Tuesday, October 23, 2018 | 9:00am
Growth of WLSI and Wafer Foundry with Moore's Law and More-than-Moore, and Vice Versa
Douglas C.H. Yu, Ph.D.Vice President, Research & Development
Taiwan Semiconductor Manufacturing Company (TSMC)
WLSI (Wafer Level System Integration) is a disruptive packaging technology platform that employees a round wafer as an integration substrate, as contrast to conventional panel substrate approach, to enable high density, high performance system integration. The integrated components include chip, cubes and pre-formed package of flexible sizes, for wide applications from IoT, mobile, to edge and cloud computing. It drove recent explosion of AI/machine learning wave by enabling high computing power along with high bandwidth communication. Effective and efficient chiplet integration with WLSI also helps to sustain Moore’s Law. At the same time, we grow from an IC- to (sub)-system integration wafer foundry. In this talk, we present the new developments that further enhance system performance, power, and density for the growth of WLSI and wafer foundry, enabling and being enabled by the growth of Moore’s Law and More-Than-Moore
Douglas C.H. Yu is a Vice President of TSMC R&D in charge of advanced interconnect and packaging technology development. He pioneered and delivered WLSI (Wafer-Level-System-Integration) technology platform, which includes 3DIC/TSV (CoWoS®), Integrated Fan Out Wafer-Level-Packaging (InFO) and advanced WL-CSP, for system integration of wide range products. Prior to that, Doug was responsible for the development and of industry’s first advanced on-chip Cu/Low-K interconnects at TSMC’s 0.13 micron technology node. He received Ph.D. degree on Materials Science and Technology from Georgia Institute of Technology. He has numerous publications and granted more than 500 US patents. Doug is an IEEE Fellow.

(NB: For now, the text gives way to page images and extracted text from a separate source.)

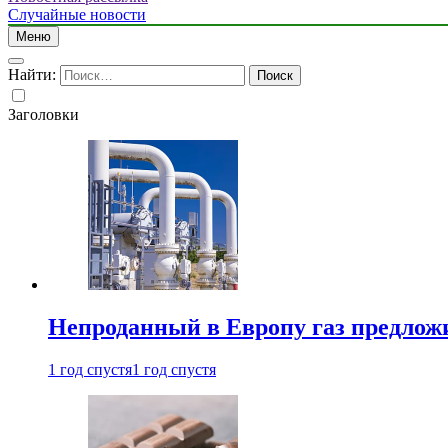
Случайные новости
Меню
Найти:
Заголовки
Непроданный в Европу газ предлож
1 год спустя
1 год спустя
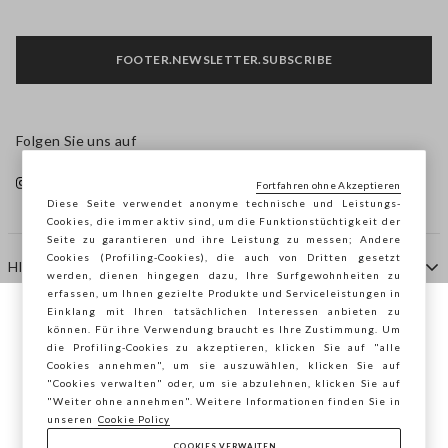
FOOTER.NEWSLETTER.SUBSCRIBE
Folgen Sie uns auf
Fortfahren ohne Akzeptieren
Diese Seite verwendet anonyme technische und Leistungs-
Cookies, die immer aktiv sind, um die Funktionstüchtigkeit der
Seite zu garantieren und ihre Leistung zu messen; Andere
Cookies (Profiling-Cookies), die auch von Dritten gesetzt
HILFE
werden, dienen hingegen dazu, Ihre Surfgewohnheiten zu
erfassen, um Ihnen gezielte Produkte und Serviceleistungen in
Einklang mit Ihren tatsächlichen Interessen anbieten zu
Sie surfen auf der Seite von STEFANEL
können. Für ihre Verwendung braucht es Ihre Zustimmung. Um
AGENTUR
die Profiling-Cookies zu akzeptieren, klicken Sie auf "alle
Deutschland, möchten Sie Ihren Standort
Cookies annehmen", um sie auszuwählen, klicken Sie auf
speichern?
"Cookies verwalten" oder, um sie abzulehnen, klicken Sie auf
KONTAKTE
"Weiter ohne annehmen". Weitere Informationen finden Sie in
unseren
Cookie Policy
COOKIES VERWALTEN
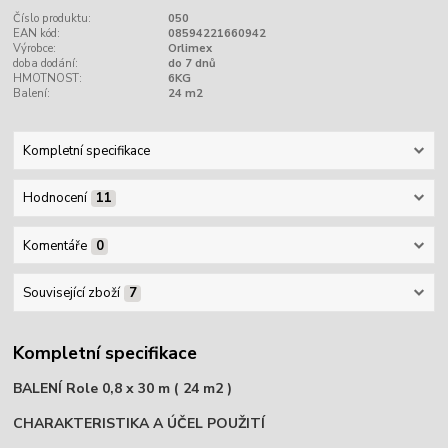
Číslo produktu:
050
EAN kód:
08594221660942
Výrobce:
Orlimex
doba dodání:
do 7 dnů
HMOTNOST:
6KG
Balení:
24 m2
Kompletní specifikace
Hodnocení
11
Komentáře
0
Související zboží
7
Kompletní specifikace
BALENÍ Role 0,8 x 30 m ( 24 m2 )
CHARAKTERISTIKA A ÚČEL POUŽITÍ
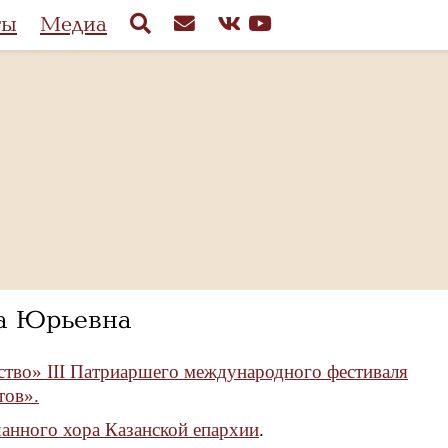
ты
Медиа
а Юрьевна
ство» III Патриаршего международного фестиваля
тов».
анного хора Казанской епархии
.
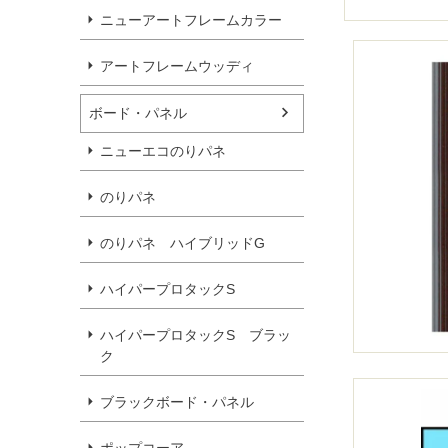
ニューアートフレームカラー
アートフレームウッディ
ボード・パネル
ニューエコのりパネ
のりパネ
のりパネ ハイブリッドG
ハイパープロタックS
ハイパープロタックS ブラッ
ク
ブラックボード・パネル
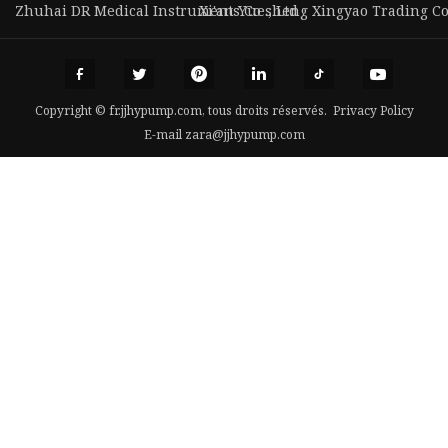
Zhuhai DR Medical Instruments Co ., Ltd .
Xi'an Yuesheng Xingyao Trading Co.
Copyright © fr.jjhypump.com, tous droits réservés.
Privacy Policy
E-mail
zara@jjhypump.com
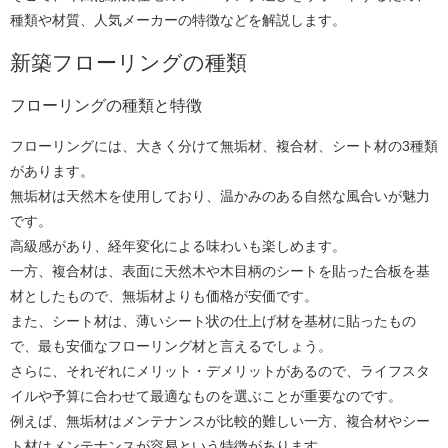
種類や材質、人気メーカーの特徴などを解説します。
新築フローリングの種類
フローリングの種類と特徴
フローリングには、大きく分けて無垢材、複合材、シート材の3種類
があります。
無垢材は天然木を使用しており、温かみのある自然な風合いが魅力
です。
高級感があり、経年変化による味わいも楽しめます。
一方、複合材は、表面に天然木や木目柄のシートを貼った合板を基
材としたもので、無垢材よりも価格が安価です。
また、シート材は、薄いシート状の仕上げ材を基材に貼ったもの
で、最も安価なフローリング材と言えるでしょう。
さらに、それぞれにメリット・デメリットがあるので、ライフスタ
イルや予算に合わせて最適なものを選ぶことが重要なのです。
例えば、無垢材はメンテナンスが比較的難しい一方、複合材やシー
ト材はメンテナンスが容易という特徴があります。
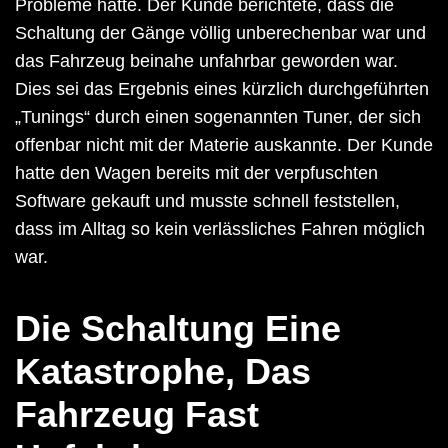
Probleme hatte. Der Kunde berichtete, dass die
Schaltung der Gänge völlig unberechenbar war und
das Fahrzeug beinahe unfahrbar geworden war.
Dies sei das Ergebnis eines kürzlich durchgeführten
„Tunings“ durch einen sogenannten Tuner, der sich
offenbar nicht mit der Materie auskannte. Der Kunde
hatte den Wagen bereits mit der verpfuschten
Software gekauft und musste schnell feststellen,
dass im Alltag so kein verlässliches Fahren möglich
war.
Die Schaltung Eine
Katastrophe, Das
Fahrzeug Fast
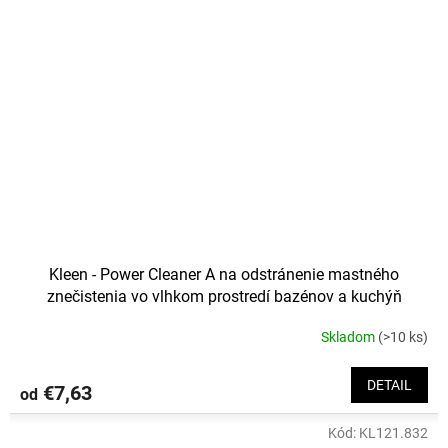
Kleen - Power Cleaner A na odstránenie mastného
znečistenia vo vlhkom prostredí bazénov a kuchýň
Skladom
(>10 ks)
DETAIL
€7,63
od
Kód:
KL121.832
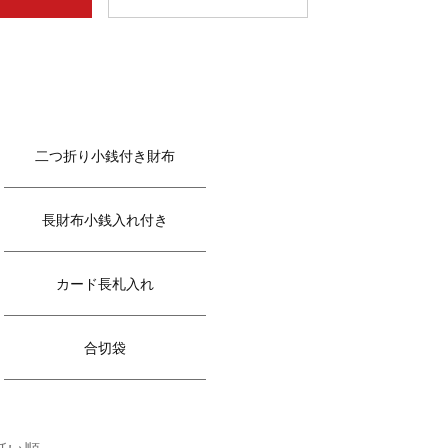
二つ折り小銭付き財布
長財布小銭入れ付き
カード長札入れ
合切袋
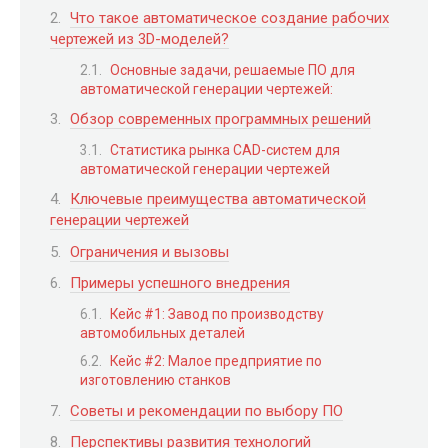
Что такое автоматическое создание рабочих
чертежей из 3D-моделей?
Основные задачи, решаемые ПО для
автоматической генерации чертежей:
Обзор современных программных решений
Статистика рынка CAD-систем для
автоматической генерации чертежей
Ключевые преимущества автоматической
генерации чертежей
Ограничения и вызовы
Примеры успешного внедрения
Кейс #1: Завод по производству
автомобильных деталей
Кейс #2: Малое предприятие по
изготовлению станков
Советы и рекомендации по выбору ПО
Перспективы развития технологий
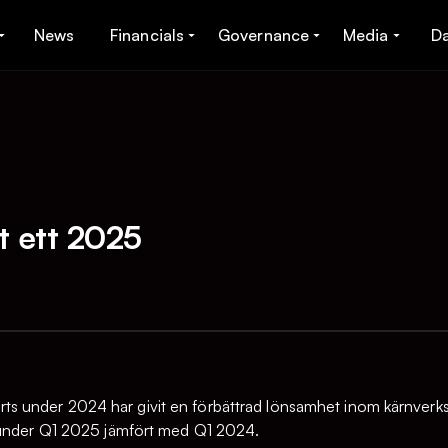
News
Financials
Governance
Media
D
t ett 2025
s under 2024 har givit en förbättrad lönsamhet inom kärnver
 under Q1 2025 jämfört med Q1 2024.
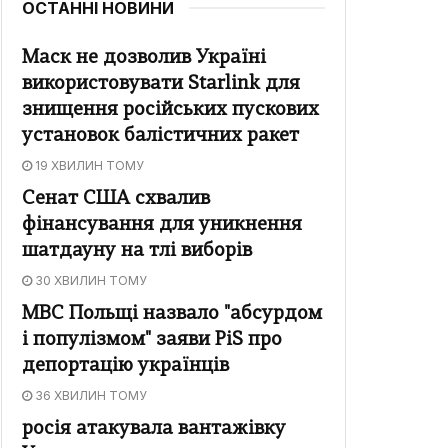
ОСТАННІ НОВИНИ
Маск не дозволив Україні
використовувати Starlink для
знищення російських пускових
установок балістичних ракет
19 ХВИЛИН ТОМУ
Сенат США схвалив
фінансування для уникнення
шатдауну на тлі виборів
30 ХВИЛИН ТОМУ
МВС Польщі назвало "абсурдом
і популізмом" заяви PiS про
депортацію українців
36 ХВИЛИН ТОМУ
росія атакувала вантажівку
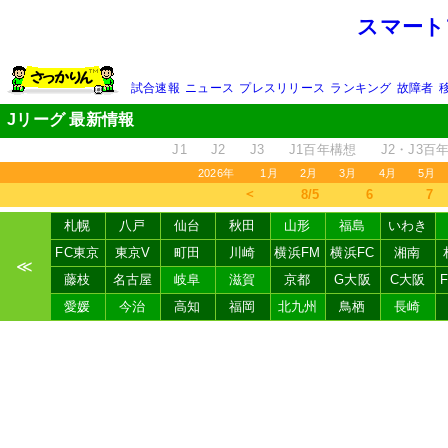
スマート
試合速報
ニュース
プレスリリース
ランキング
故障者
Jリーグ 最新情報
J1
J2
J3
J1百年構想
J2・J3百
2026年
1月
2月
3月
4月
5月
＜
8/5
6
7
札幌
八戸
仙台
秋田
山形
福島
いわき
FC東京
東京V
町田
川崎
横浜FM
横浜FC
湘南
≪
藤枝
名古屋
岐阜
滋賀
京都
G大阪
C大阪
愛媛
今治
高知
福岡
北九州
鳥栖
長崎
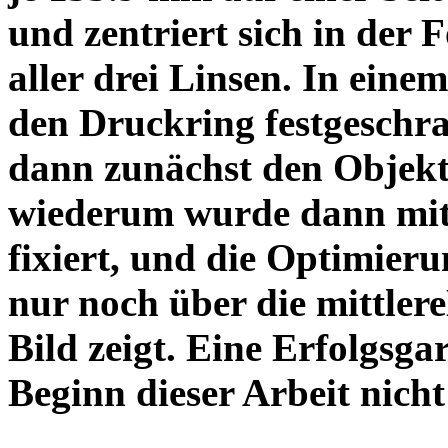
und zentriert sich in der 
aller drei Linsen. In einem
den Druckring festgeschra
dann zunächst den Objekt
wiederum wurde dann mit 
fixiert, und die Optimieru
nur noch über die mittler
Bild zeigt. Eine Erfolgsg
Beginn dieser Arbeit nicht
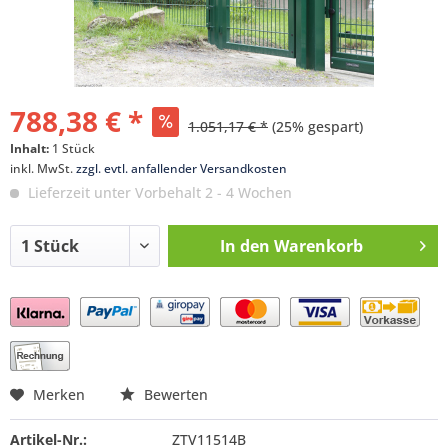
788,38 € *
1.051,17 € *
(25% gespart)
Inhalt:
1 Stück
inkl. MwSt.
zzgl. evtl. anfallender Versandkosten
Lieferzeit unter Vorbehalt 2 - 4 Wochen
In den
Warenkorb
Preis anfragen
Merken
Bewerten
Artikel-Nr.:
ZTV11514B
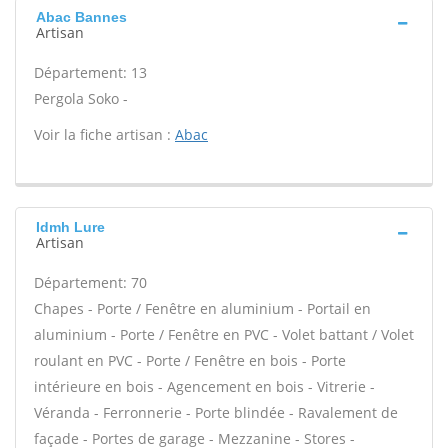
Abac Bannes
Artisan
Département: 13
Pergola Soko -
Voir la fiche artisan :
Abac
Idmh Lure
Artisan
Département: 70
Chapes - Porte / Fenêtre en aluminium - Portail en
aluminium - Porte / Fenêtre en PVC - Volet battant / Volet
roulant en PVC - Porte / Fenêtre en bois - Porte
intérieure en bois - Agencement en bois - Vitrerie -
Véranda - Ferronnerie - Porte blindée - Ravalement de
façade - Portes de garage - Mezzanine - Stores -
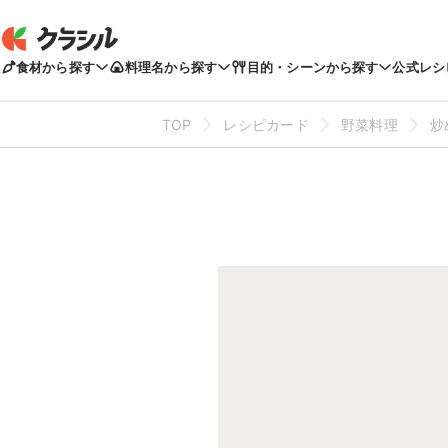
食材から探す
料理名から探す
目的・シーンから探す
公式レシ
TOP
レシピカード
野菜料理
炒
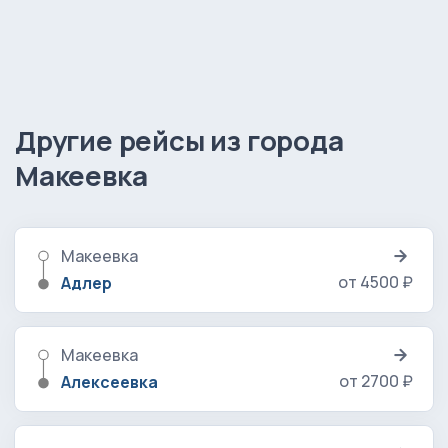
Другие рейсы из города
Макеевка
Макеевка
от 4500 ₽
Адлер
Макеевка
от 2700 ₽
Алексеевка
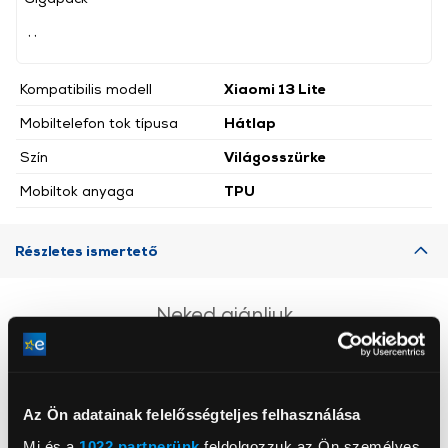
, ,
Kompatibilis modell
Xiaomi 13 Lite
Mobiltelefon tok típusa
Hátlap
Szín
Világosszürke
Mobiltok anyaga
TPU
Részletes ismertető
Neked ajánljuk
Az Ön adatainak felelősségteljes felhasználása
Mi és a
1022 partnerünk
feldolgozzuk az Ön személyes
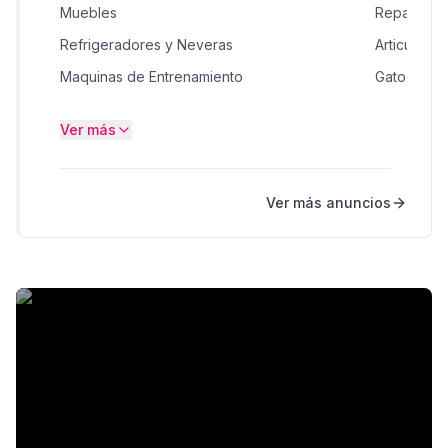
Muebles
Reparación
Refrigeradores y Neveras
Articulos 
Maquinas de Entrenamiento
Gatos en C
Dispositivos electrónicos vestibles
Teléfonos 
Ver más
Ropa
Música, Mo
Caballos & Ganado
Deportes 
Ver más anuncios
Software
Reparación y Mantenimiento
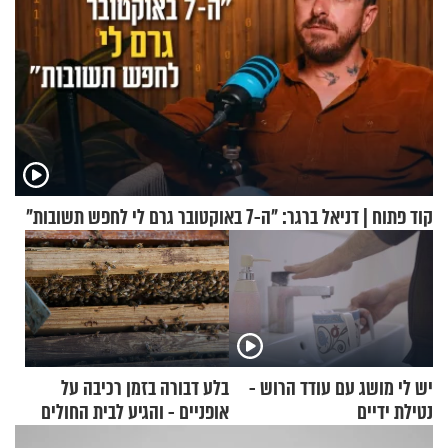
קוד פתוח | דניאל ברגר: "ה-7 באוקטובר גרם לי לחפש תשובות"
יש לי מושג עם עודד הרוש -
בלע דבורה בזמן רכיבה על
נטילת ידיים
אופניים - והגיע לבית החולים
במצב מסכן חיים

Tuesday, October 23, 2018 | 1:45pm
Monolithic versus Heterogeneous Packaging: Where Does the Future Lie?
Walden Rhines, Ph.D.President and Chief Executive Officer
Mentor, a Siemens business
Cost, risk, and the limitations of monolithic scaling are driving the growth of multi-die (heterogeneous) advanced IC packaging solutions. The integration of different functions into a highly optimized, yet variant-capable device is attractive to markets such as automotive, industrial IoT, and aerospace & defense, whose applications often do not have the quantities to justify the cost of a SoC implementation. Although system-in-package (SiP) has been around for some years and is well proven, the advent of high-density advanced packaging (HDAP) designs has stimulated the development of new tools and processes that can address such verification challenges as overall device connectivity, timing, functional verification, and thermal/stress analysis.
Wednesday, October 24, 2018 | 9:00am
Interconnected World and the Automotive Paradigm
Veer Dhandapani, Ph.D.Head of Automotive Packaging
Innovations in the automotive industry today are synonymous with technological advances not only in automotive domains such as electric power, braking etc. but also in mobile, home, office electronics and their applications to the automobiles we drive. Energy efficiency, the seamless connected car and advanced driver assist systems are the dominant trends driving the integration of highly innovative electronics in cars. This presentation will discuss how these technologies merge to serve the pilots of these advanced machines and the unique challenges that unifying these diverse domains provide. Meeting reliability, vehicle and functional safety as well as security requirements that the above trends dictate will be the focus of this presentation. These challenges are constantly evolving, especially as automotive electronics take advantage of the benefits of silicon scaling and incorporate leading edge nodes earlier than ever before.